Who should be involved?
Evaluating compliance effectiveness should be done by people who understand both the risk and the environment affecting that risk. While the risk manager will generally take responsibility for making sense of the story, it's good practice to involve other subject matter experts to help make sense of the information as a whole.
When it comes to the indicator analysis, the people that should be involved in bringing together a defensible story should include the relevant risk and strategy experts, as well as analysts who have an understanding of the environmental variables that can affect your risk area.

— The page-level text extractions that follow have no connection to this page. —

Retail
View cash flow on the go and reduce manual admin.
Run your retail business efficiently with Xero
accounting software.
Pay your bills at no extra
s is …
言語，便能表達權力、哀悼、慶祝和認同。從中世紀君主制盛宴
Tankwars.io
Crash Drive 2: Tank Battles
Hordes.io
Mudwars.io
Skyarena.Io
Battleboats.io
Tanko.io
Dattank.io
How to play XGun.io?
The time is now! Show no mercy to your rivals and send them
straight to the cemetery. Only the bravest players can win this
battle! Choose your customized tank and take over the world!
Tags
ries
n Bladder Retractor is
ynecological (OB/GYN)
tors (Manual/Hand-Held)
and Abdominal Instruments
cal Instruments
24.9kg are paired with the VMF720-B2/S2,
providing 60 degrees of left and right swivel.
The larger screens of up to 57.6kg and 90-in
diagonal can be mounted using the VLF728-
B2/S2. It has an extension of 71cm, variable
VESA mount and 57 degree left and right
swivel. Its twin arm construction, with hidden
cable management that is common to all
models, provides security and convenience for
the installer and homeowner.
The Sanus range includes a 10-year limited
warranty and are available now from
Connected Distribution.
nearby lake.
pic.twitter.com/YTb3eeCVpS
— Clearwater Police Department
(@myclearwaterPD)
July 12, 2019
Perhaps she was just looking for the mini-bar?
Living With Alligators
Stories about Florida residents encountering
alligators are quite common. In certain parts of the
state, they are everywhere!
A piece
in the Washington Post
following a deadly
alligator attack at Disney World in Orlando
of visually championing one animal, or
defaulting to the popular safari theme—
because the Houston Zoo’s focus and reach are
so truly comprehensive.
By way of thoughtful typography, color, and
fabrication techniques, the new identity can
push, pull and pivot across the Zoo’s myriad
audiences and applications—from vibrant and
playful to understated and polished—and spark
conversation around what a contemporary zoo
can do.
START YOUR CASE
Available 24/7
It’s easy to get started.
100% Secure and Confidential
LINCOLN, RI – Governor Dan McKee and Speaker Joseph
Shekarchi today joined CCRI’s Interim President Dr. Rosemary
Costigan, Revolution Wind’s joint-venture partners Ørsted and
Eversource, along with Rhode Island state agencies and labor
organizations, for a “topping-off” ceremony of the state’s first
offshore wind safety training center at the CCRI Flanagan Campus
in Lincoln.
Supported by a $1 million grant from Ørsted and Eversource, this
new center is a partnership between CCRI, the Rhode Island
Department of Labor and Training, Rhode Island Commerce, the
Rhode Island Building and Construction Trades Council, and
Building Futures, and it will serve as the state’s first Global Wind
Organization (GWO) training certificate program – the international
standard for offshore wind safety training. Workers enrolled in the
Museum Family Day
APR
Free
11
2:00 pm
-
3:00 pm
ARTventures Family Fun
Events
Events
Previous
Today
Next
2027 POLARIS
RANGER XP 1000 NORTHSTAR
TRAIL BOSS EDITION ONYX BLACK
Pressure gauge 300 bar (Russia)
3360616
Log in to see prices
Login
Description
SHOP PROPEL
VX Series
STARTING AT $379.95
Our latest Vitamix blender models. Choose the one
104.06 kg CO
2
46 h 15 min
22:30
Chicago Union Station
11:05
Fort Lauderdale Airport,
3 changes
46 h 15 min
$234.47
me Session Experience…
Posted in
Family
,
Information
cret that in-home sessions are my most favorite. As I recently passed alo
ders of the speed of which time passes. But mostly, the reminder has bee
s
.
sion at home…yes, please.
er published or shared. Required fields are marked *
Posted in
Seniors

Bringing the story together
When the suite of indicators was originally chosen, a number of assumptions were made about what you'd expect to see if your strategies were effective. Now that you're ready to bring the results together, you should revisit these early assumptions to see whether the indicator results are as expected.
If the behaviour is in line with your earlier expectations, then determining the extent of your effectiveness should be relatively easy. However, if any indicators show a different result, you must objectively investigate the result to understand how it impacts on your conclusions about the extent of your effectiveness.
Where an indicator shows an unexpected result, explore whether:
- the result is significant in relation to the overall suite of indicators - if the indicator is weak its impact on the overall outcome may not be significant; if it carries a lot of weight within the suite, you need to understand how it affects the outcome
- any other indicators show similar results - if the result is supported by a range of other indicators, then it would be reasonable to conclude that the strategies have not been effective
- it is an unintended consequence - any unintended consequences must be explored in order to understand their impact on the risk and for planning future compliance strategies
- further analysis is necessary - you may need to do further analysis to understand the reason for the result; consider issues such as a flaw in the data that was not previously identified, or a defect in the original thinking.